Uma nota sobre a recente turbulência internacional

A globalização financeira já completou mais de três décadas. Desde os acontecimentos da primeira metade dos anos 1970 que colocaram um ponto final no sistema de Bretton Woods e permitiram o processo avassalador de financeirização da riqueza a partir dos 1

Ao contrário da visão quimérica que embalou alguns liberais sinceros, o processo resultou não na melhor repartição da riqueza, mas em maiores assimetrias entre as nações. Mesmo entre a população dos países centrais o fosso que separa os mais ricos dos mais pobres aumentou. A equalização das taxas de juros que adviria da maior liberdade para os investimentos com a desregulamentação da conta de capitais não ocorreu; e o chamado risco-país continua a existir como selo indefectível dos países periféricos; ao invés de equilíbrio, um sistema financeiro caracterizado pela volatilidade extrema.

### REGISTROS
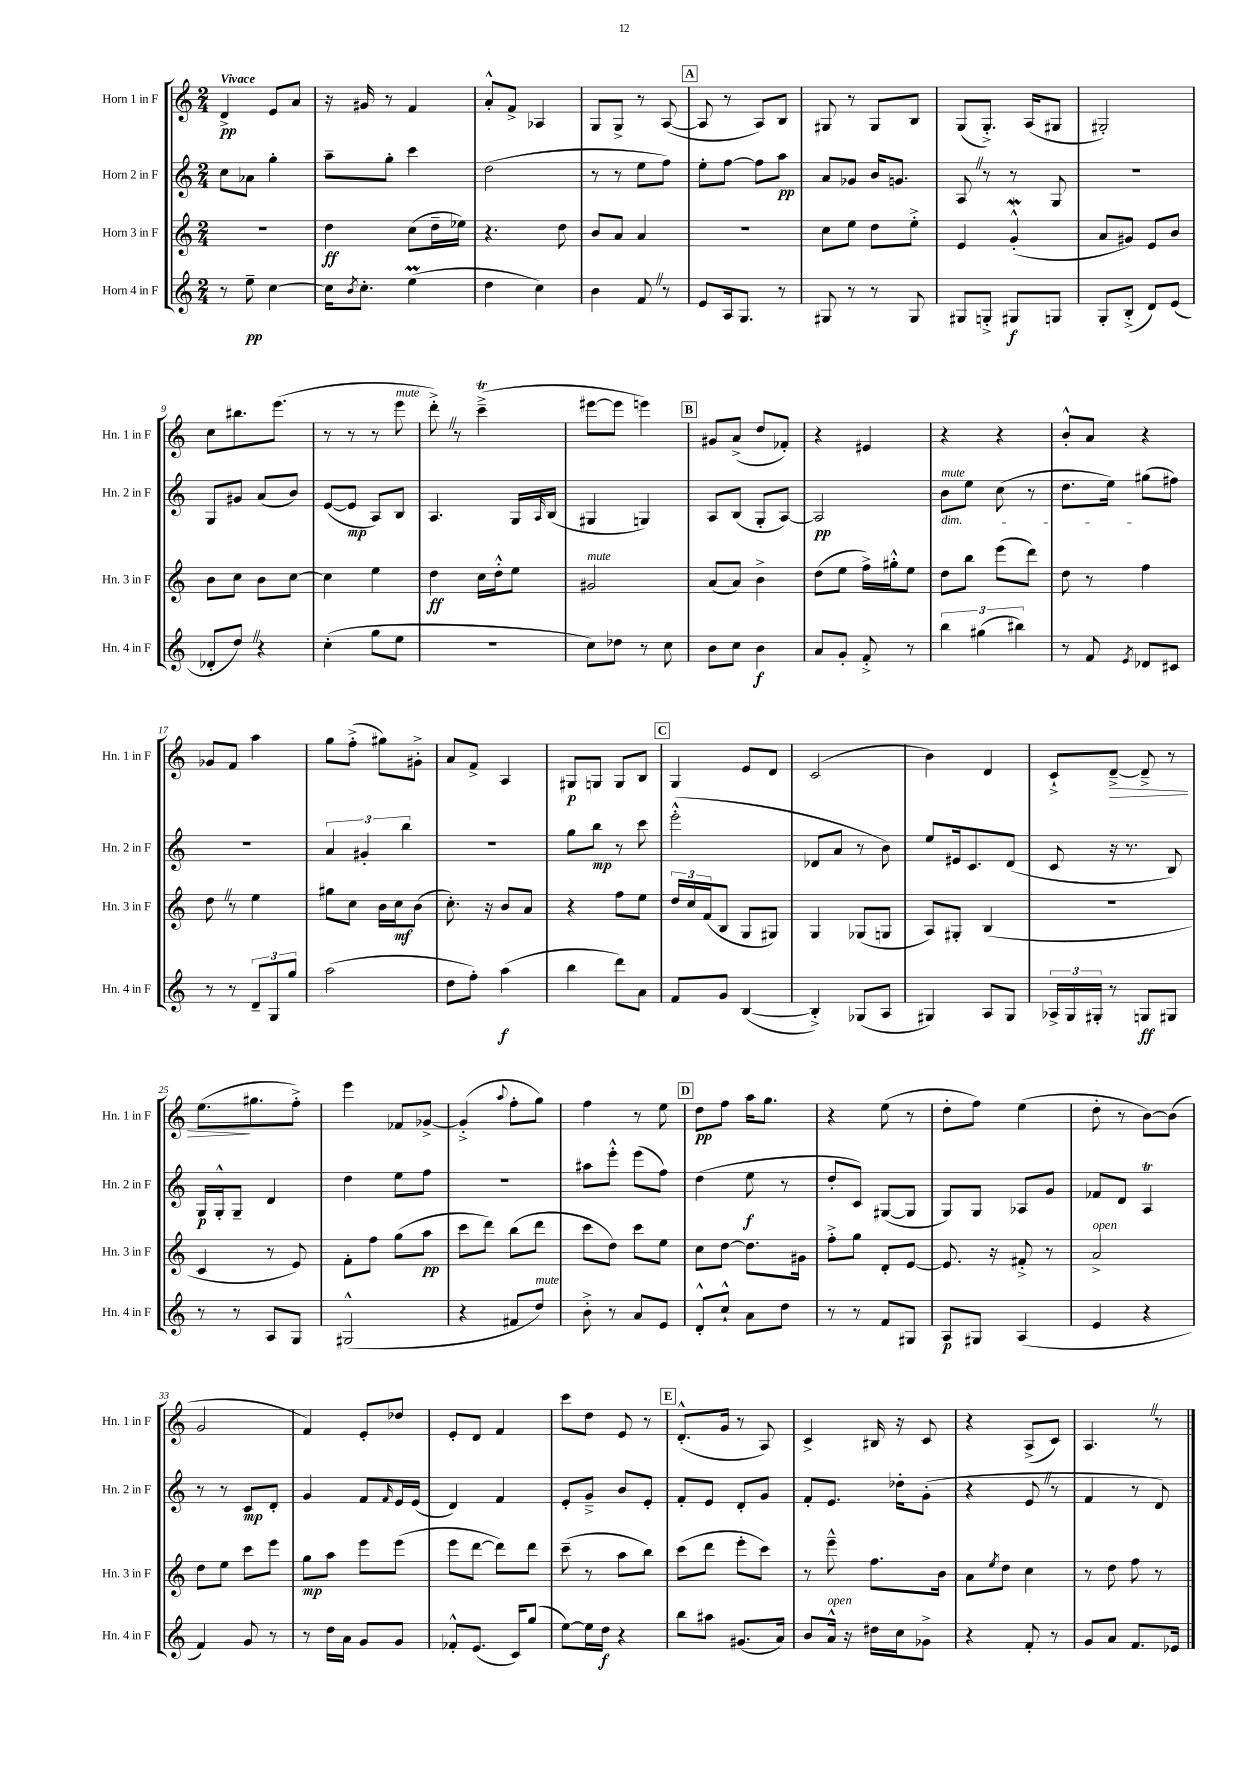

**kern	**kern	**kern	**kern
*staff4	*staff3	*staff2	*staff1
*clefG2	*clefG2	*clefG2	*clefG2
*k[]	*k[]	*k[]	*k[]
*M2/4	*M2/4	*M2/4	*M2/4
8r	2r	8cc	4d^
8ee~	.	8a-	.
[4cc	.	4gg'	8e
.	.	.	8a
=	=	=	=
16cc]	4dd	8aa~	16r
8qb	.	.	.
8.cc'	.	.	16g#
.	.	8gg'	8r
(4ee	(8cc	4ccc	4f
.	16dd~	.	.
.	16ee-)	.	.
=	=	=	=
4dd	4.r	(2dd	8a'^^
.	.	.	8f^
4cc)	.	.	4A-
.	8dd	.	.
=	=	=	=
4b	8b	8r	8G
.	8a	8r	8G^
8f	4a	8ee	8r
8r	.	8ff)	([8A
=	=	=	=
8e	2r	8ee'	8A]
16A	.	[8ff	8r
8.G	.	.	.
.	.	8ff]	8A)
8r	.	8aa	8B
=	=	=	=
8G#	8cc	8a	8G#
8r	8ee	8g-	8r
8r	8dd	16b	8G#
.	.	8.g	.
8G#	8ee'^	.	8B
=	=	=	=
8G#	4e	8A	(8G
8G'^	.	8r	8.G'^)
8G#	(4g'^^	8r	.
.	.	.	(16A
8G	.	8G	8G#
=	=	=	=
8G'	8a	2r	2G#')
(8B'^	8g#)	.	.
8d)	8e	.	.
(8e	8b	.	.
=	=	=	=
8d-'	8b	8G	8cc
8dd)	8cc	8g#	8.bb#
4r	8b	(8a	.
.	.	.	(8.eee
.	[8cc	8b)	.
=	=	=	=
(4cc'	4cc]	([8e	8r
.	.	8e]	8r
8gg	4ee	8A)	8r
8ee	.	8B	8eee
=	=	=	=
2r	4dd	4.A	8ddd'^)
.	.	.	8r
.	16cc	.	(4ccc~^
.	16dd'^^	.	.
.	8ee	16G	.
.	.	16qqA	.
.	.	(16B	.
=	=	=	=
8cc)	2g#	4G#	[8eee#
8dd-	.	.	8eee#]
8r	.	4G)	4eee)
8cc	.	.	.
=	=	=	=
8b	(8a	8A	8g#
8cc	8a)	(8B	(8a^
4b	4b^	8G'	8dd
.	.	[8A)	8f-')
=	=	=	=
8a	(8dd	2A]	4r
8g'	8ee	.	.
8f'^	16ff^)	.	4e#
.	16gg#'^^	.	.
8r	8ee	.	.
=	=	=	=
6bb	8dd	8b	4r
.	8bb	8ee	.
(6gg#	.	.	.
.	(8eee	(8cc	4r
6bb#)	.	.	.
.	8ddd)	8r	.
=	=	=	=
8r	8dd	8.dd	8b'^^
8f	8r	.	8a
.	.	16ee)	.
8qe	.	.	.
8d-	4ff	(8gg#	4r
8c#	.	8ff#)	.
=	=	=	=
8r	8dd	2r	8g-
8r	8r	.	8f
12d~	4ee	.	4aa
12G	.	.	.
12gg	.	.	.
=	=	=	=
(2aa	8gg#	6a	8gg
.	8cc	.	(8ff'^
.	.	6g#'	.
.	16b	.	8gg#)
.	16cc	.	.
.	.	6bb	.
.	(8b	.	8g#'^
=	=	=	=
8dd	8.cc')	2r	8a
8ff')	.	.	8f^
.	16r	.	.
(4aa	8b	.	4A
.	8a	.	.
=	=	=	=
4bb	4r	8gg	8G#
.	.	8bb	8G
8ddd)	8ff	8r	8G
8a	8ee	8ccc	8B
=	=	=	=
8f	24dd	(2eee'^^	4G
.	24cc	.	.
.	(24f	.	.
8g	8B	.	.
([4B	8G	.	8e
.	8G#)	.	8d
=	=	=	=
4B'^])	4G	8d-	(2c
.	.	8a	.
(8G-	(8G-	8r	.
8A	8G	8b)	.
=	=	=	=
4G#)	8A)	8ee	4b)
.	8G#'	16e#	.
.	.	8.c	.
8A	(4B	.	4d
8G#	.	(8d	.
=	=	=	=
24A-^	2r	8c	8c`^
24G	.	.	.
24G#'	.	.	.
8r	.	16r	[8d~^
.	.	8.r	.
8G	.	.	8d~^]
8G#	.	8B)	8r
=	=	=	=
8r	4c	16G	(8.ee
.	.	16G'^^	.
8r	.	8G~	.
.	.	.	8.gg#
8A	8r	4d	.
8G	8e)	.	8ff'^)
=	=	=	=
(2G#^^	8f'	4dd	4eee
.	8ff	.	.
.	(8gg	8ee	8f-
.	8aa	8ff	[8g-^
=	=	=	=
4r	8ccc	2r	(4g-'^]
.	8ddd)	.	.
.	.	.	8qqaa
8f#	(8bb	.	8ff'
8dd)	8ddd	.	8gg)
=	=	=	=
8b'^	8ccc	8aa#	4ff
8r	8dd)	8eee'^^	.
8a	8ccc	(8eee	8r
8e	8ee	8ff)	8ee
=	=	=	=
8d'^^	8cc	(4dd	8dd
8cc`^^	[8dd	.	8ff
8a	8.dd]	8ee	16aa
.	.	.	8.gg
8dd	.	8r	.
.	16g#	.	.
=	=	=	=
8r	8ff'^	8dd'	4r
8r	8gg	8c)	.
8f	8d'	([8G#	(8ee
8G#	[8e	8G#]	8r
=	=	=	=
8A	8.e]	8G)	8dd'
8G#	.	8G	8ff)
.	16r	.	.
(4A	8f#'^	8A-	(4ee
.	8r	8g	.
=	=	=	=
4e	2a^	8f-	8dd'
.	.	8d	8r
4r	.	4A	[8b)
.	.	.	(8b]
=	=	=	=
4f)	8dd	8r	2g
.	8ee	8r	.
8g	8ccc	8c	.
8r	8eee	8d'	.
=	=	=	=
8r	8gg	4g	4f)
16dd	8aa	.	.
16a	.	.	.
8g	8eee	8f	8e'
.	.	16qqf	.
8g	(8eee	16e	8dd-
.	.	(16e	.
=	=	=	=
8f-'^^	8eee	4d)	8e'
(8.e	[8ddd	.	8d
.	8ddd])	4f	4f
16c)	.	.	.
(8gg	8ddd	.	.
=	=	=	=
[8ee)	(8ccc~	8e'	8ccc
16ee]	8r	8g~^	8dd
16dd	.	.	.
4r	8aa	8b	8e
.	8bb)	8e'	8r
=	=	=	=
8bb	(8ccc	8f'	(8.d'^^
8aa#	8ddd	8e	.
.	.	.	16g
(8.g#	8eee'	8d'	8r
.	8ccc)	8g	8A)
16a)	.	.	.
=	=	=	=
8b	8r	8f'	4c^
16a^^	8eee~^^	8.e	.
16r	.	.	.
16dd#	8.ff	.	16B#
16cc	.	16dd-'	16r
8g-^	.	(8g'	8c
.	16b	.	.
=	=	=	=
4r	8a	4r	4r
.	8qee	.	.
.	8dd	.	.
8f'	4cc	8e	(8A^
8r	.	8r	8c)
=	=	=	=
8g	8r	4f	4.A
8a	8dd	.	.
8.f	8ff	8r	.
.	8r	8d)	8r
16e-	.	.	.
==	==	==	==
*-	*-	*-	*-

### TAREFAS DO EXERCÍCIO
1. Transcreva literalmente o trecho do texto sobre a globalização financeira que começa em "Ao contrário da" e termina em "pela volatilidade extrema.".
2. Prossiga a redação do texto sobre a globalização financeira a partir do ponto em que ele se encerra.

### RESPOSTAS POR TAREFA
1.
Ao contrário da visão quimérica que embalou alguns liberais sinceros, o processo resultou não na melhor repartição da riqueza, mas em maiores assimetrias entre as nações. Mesmo entre a população dos países centrais o fosso que separa os mais ricos dos mais pobres aumentou. A equalização das taxas de juros que adviria da maior liberdade para os investimentos com a desregulamentação da conta de capitais não ocorreu; e o chamado risco-país continua a existir como selo indefectível dos países periféricos; ao invés de equilíbrio, um sistema financeiro caracterizado pela volatilidade extrema.

2.
Decerto, a tese do “fim da história” foi continuamente negada pela sucessão de crises financeiras que abalaram o mundo durante os anos 1990. Nem por isso, a ordem erguida nas últimas décadas foi, na sua essência, modificada. Isto porque, o capitalismo desregulado ao mesmo tempo em que engendra mais instabilidade é forçado a criar mecanismos mais poderosos para enfrentar as crises que de tempos em tempos ocorrem. A mais poderosa instituição para administrar as crises, como analisei em outro artigo (1), é o Federal Reserve (Fed), banco central dos Estados Unidos e guardião do sistema que emergiu com o padrão dólar-flexível no início dos 1970.


 



Qual a força do recente abalo?


 


Desde a pequena agitação na bolsa de valores da China, a atual instabilidade no mercado financeiro internacional está sendo destacada diariamente entre a mídia especializada. Há uma divisão entre analistas sobre a duração do atual processo de instabilidade. Alguns consideram que tudo faz parte de um período de ajuste, outros enxergam o início de fortes turbulências. Em primeiro lugar, é sempre importante ressaltar que a economia capitalista é uma economia inerentemente instável e sujeita a ciclos e crises, algumas vezes imprevisíveis (2). Nenhum país, portanto, está imune aos riscos da instabilidade macroeconômica mundial, nem mesmo aquele que hospeda o guardião do sistema.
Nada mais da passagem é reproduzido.